Abusing the freedom of his will, Adam chose for Satan against God; chose to disobey God rather than to obey His command; chose to believe the lie of the devil instead of the truth of God; chose for friendship with the enemy of God rather than the friendship of God. The result of that fateful choice, according to the decree of God, was that man fell away from God and into sin. This first sin was the origin of all other sins. Rebelling against the revealed will of God, man brought upon himself and the whole human race the curse of God. Now death reigned over man and over the entire earthly creation.
The creation, therefore, is not inherently evil, as was the teaching of some at the time of the Reformation, and therefore to be avoided. This was the teaching of Roman Catholic monasticism and of the Anabaptists. Instead, the creation is inherently good and to be used for the glory of God. Not the creation, but man the creature was evil.
The heresy of the Pelagians
A second error rejected by the SHC is the teaching of the Pelagians. The teaching of Pelagius was that man is born into this world neutral. He is neither good nor bad, from a spiritual and ethical point of view. After he is born, man becomes evil by making evil choices. Under the example of those around him or the influence of his environment, man exercises his free will in disobedience to God. Pelagianism denies that man’s sinful choices are the inevitable result of the sinful nature with which every man is born.

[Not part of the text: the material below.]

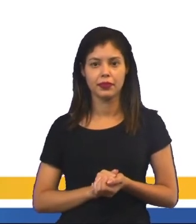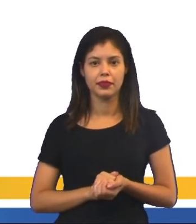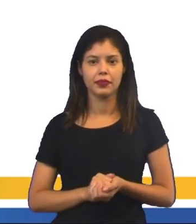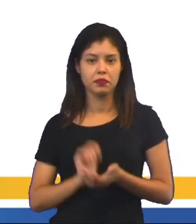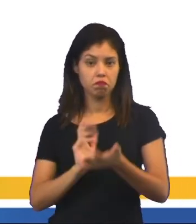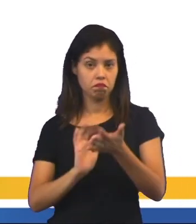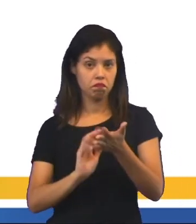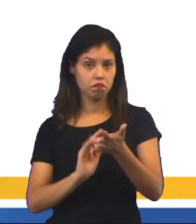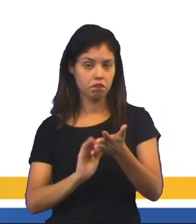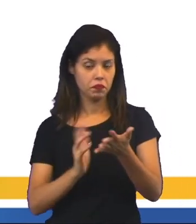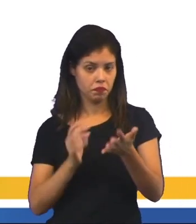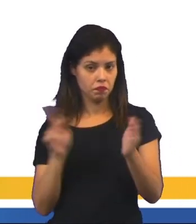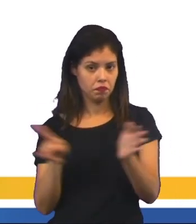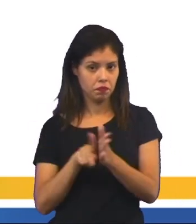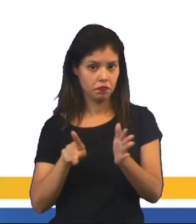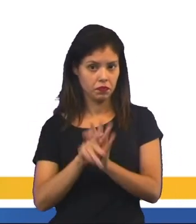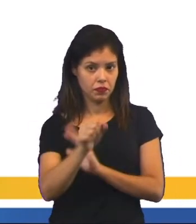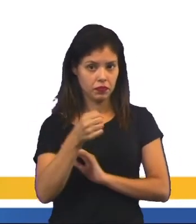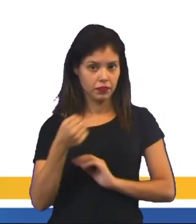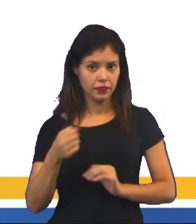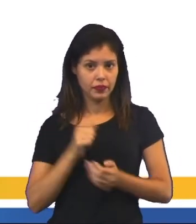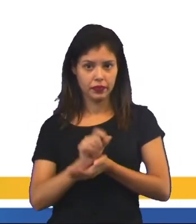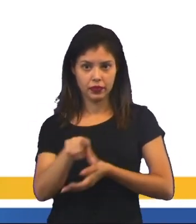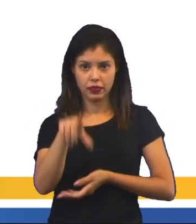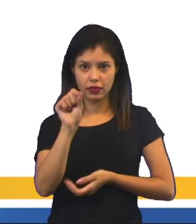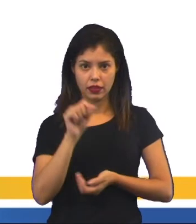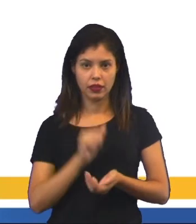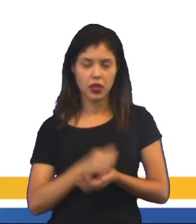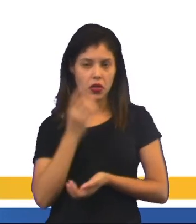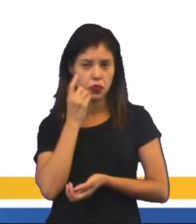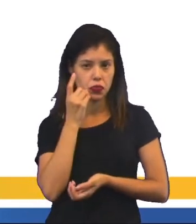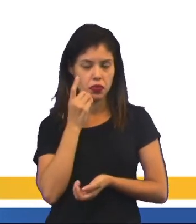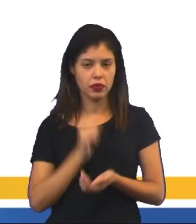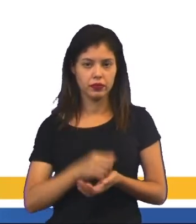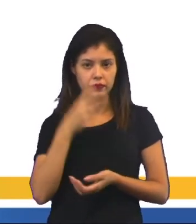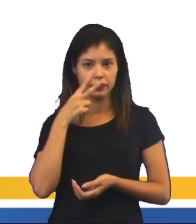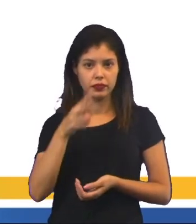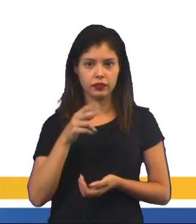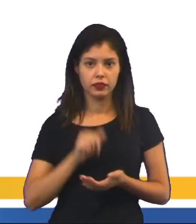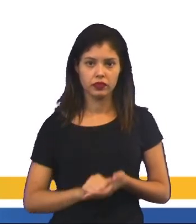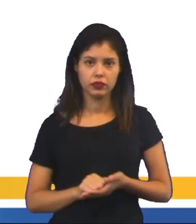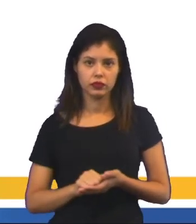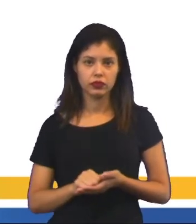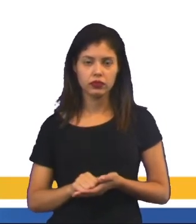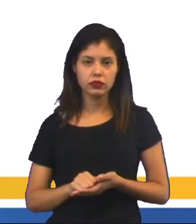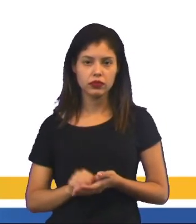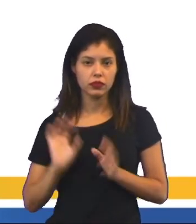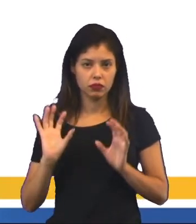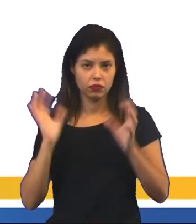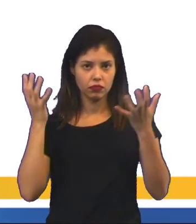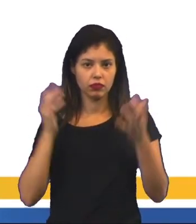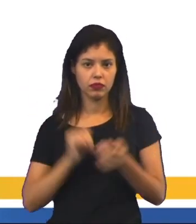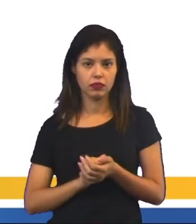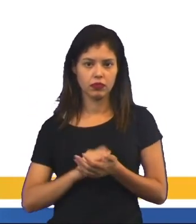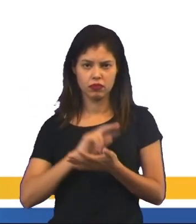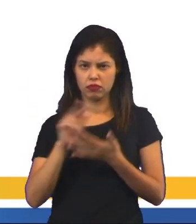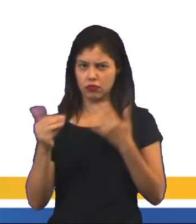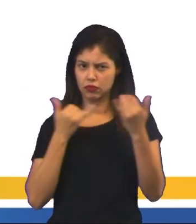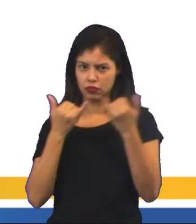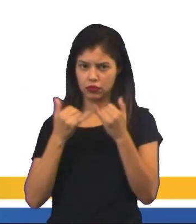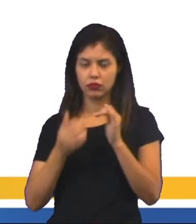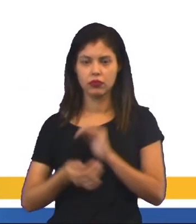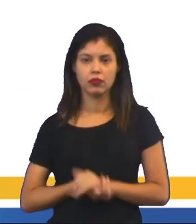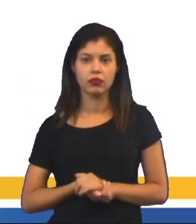touchscreen na sua própria porta para você escolher data, você ver a questão do clima e uma série de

The teaching of Scripture is contrary to the Pelagian and, later, the Arminian view of free will. It is true that man makes sinful choices, but the truth of Scripture and the Reformed faith explains these sinful choices. First, man makes sinful choices because he is sinful. He does not only do sinful things, but in his very nature he is sinful— completely sinful. This is the Reformed doctrine of total depravity. Second, because of the sinfulness of his nature, man does not only occasionally or even frequently make sinful choices, and along with those sinful choices also some good choices. But that man’s nature is sinful means that his will is also sinful. And since his will is sinful, all the choices that he makes are sinful. His will is bound to sin and Satan.
The only remedy is the gracious work of God. The next chapter of the SHC takes up that gracious work of God with its beginning in God’s decree of predestination.